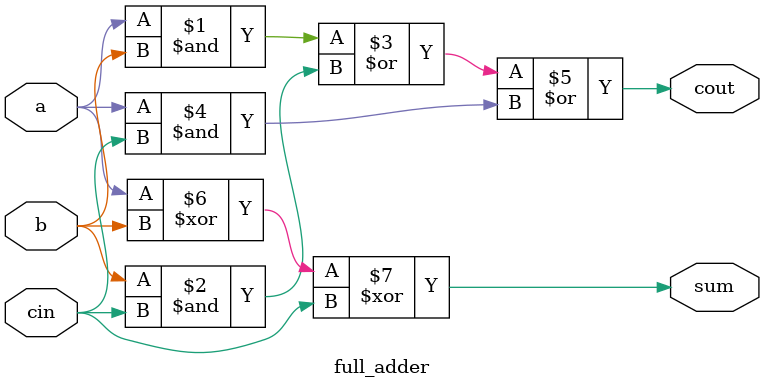
<source format=v>

module adder_100( 
    input [99:0] a, b,
    input cin,
    output [99:0] cout,
    output [99:0] sum );

    genvar i ;
    
    full_adder FA1 (a[0],b[0],cin,sum[0],cout[0]);
    
    
    generate 
        for (i=1;i<100;i++)
            begin: full_add
                full_adder FA(a[i],b[i],cout[i-1],sum[i],cout[i]);
            end
    endgenerate
endmodule
            
module full_adder (a,b,cin,sum,cout);
	input a,b,cin;
    output sum,cout ;
    
    assign cout = a&b | b&cin | a&cin ;
    assign sum = a^b^cin ;
endmodule

</source>
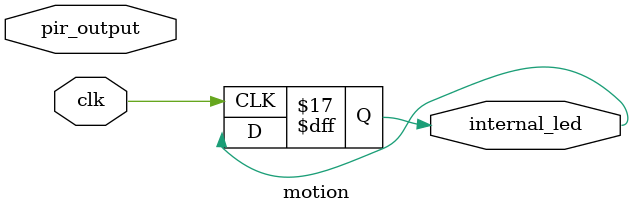
<source format=v>
module motion (
    input wire clk,         // Clock input
    input wire pir_output,  // PIR sensor output
    output reg internal_led // Internal LED output
);

reg [23:0] counter = 0; // 24-bit counter for LED blink timing with reset
reg motion_detected;     // Motion detection flag

always @(posedge clk) begin
    // Reset the counter on each rising edge of the clock
    if (counter == 24000000) begin
        counter <= 0;
    end else begin
        counter <= counter + 1;
    end

    // Check PIR sensor output for motion
    if (pir_output) begin
        motion_detected <= 1;
    end else begin
        motion_detected <= 0;
    end
end

always @(posedge clk) begin
    // Toggle the internal LED output based on the counter value if motion is detected
    if (counter == 24000000 && motion_detected) begin
        internal_led <= ~internal_led; // Toggle the internal LED state
    end
end

endmodule

</source>
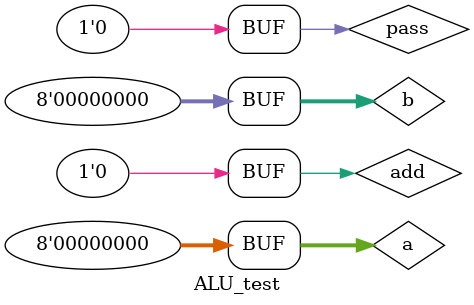
<source format=v>
`timescale 1ns / 1ps


module ALU_test;

	// Inputs
	reg [7:0] a;
	reg [7:0] b;
	reg pass;
	reg add;

	// Outputs
	wire [7:0] alu_out;

	// Instantiate the Unit Under Test (UUT)
	ALU uut (
		.a(a), 
		.b(b), 
		.pass(pass), 
		.add(add), 
		.alu_out(alu_out)
	);

	initial begin
		// Initialize Inputs
		a = 0;
		b = 0;
		pass = 0;
		add = 0;

		// Wait 100 ns for global reset to finish
		#100;
        
		// Add stimulus here

	end
      
endmodule


</source>
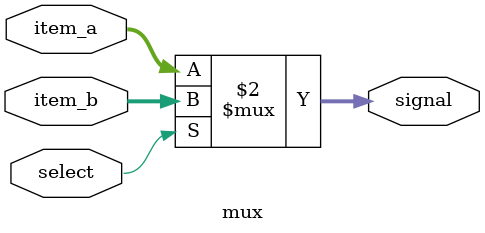
<source format=v>
`timescale 1ns / 1ps
module mux
	#(
		parameter B=32 // ancho de palabra en bits
	)
	(
		input wire select,
		input wire [B-1:0] item_a,
		input wire [B-1:0] item_b,
		output wire [B-1:0] signal
   );
	
	assign signal = ( select == 0 )? item_a : item_b;

endmodule

</source>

The problem
Could you restate the material word for word, omitting the pictures?

Exercise result
<source format=v>

module adder_100( 
    input [99:0] a, b,
    input cin,
    output [99:0] cout,
    output [99:0] sum );

    genvar i ;
    
    full_adder FA1 (a[0],b[0],cin,sum[0],cout[0]);
    
    
    generate 
        for (i=1;i<100;i++)
            begin: full_add
                full_adder FA(a[i],b[i],cout[i-1],sum[i],cout[i]);
            end
    endgenerate
endmodule
            
module full_adder (a,b,cin,sum,cout);
	input a,b,cin;
    output sum,cout ;
    
    assign cout = a&b | b&cin | a&cin ;
    assign sum = a^b^cin ;
endmodule

</source>
<source format=v>
module motion (
    input wire clk,         // Clock input
    input wire pir_output,  // PIR sensor output
    output reg internal_led // Internal LED output
);

reg [23:0] counter = 0; // 24-bit counter for LED blink timing with reset
reg motion_detected;     // Motion detection flag

always @(posedge clk) begin
    // Reset the counter on each rising edge of the clock
    if (counter == 24000000) begin
        counter <= 0;
    end else begin
        counter <= counter + 1;
    end

    // Check PIR sensor output for motion
    if (pir_output) begin
        motion_detected <= 1;
    end else begin
        motion_detected <= 0;
    end
end

always @(posedge clk) begin
    // Toggle the internal LED output based on the counter value if motion is detected
    if (counter == 24000000 && motion_detected) begin
        internal_led <= ~internal_led; // Toggle the internal LED state
    end
end

endmodule

</source>
<source format=v>
`timescale 1ns / 1ps


module ALU_test;

	// Inputs
	reg [7:0] a;
	reg [7:0] b;
	reg pass;
	reg add;

	// Outputs
	wire [7:0] alu_out;

	// Instantiate the Unit Under Test (UUT)
	ALU uut (
		.a(a), 
		.b(b), 
		.pass(pass), 
		.add(add), 
		.alu_out(alu_out)
	);

	initial begin
		// Initialize Inputs
		a = 0;
		b = 0;
		pass = 0;
		add = 0;

		// Wait 100 ns for global reset to finish
		#100;
        
		// Add stimulus here

	end
      
endmodule


</source>
<source format=v>
`timescale 1ns / 1ps
module mux
	#(
		parameter B=32 // ancho de palabra en bits
	)
	(
		input wire select,
		input wire [B-1:0] item_a,
		input wire [B-1:0] item_b,
		output wire [B-1:0] signal
   );
	
	assign signal = ( select == 0 )? item_a : item_b;

endmodule

</source>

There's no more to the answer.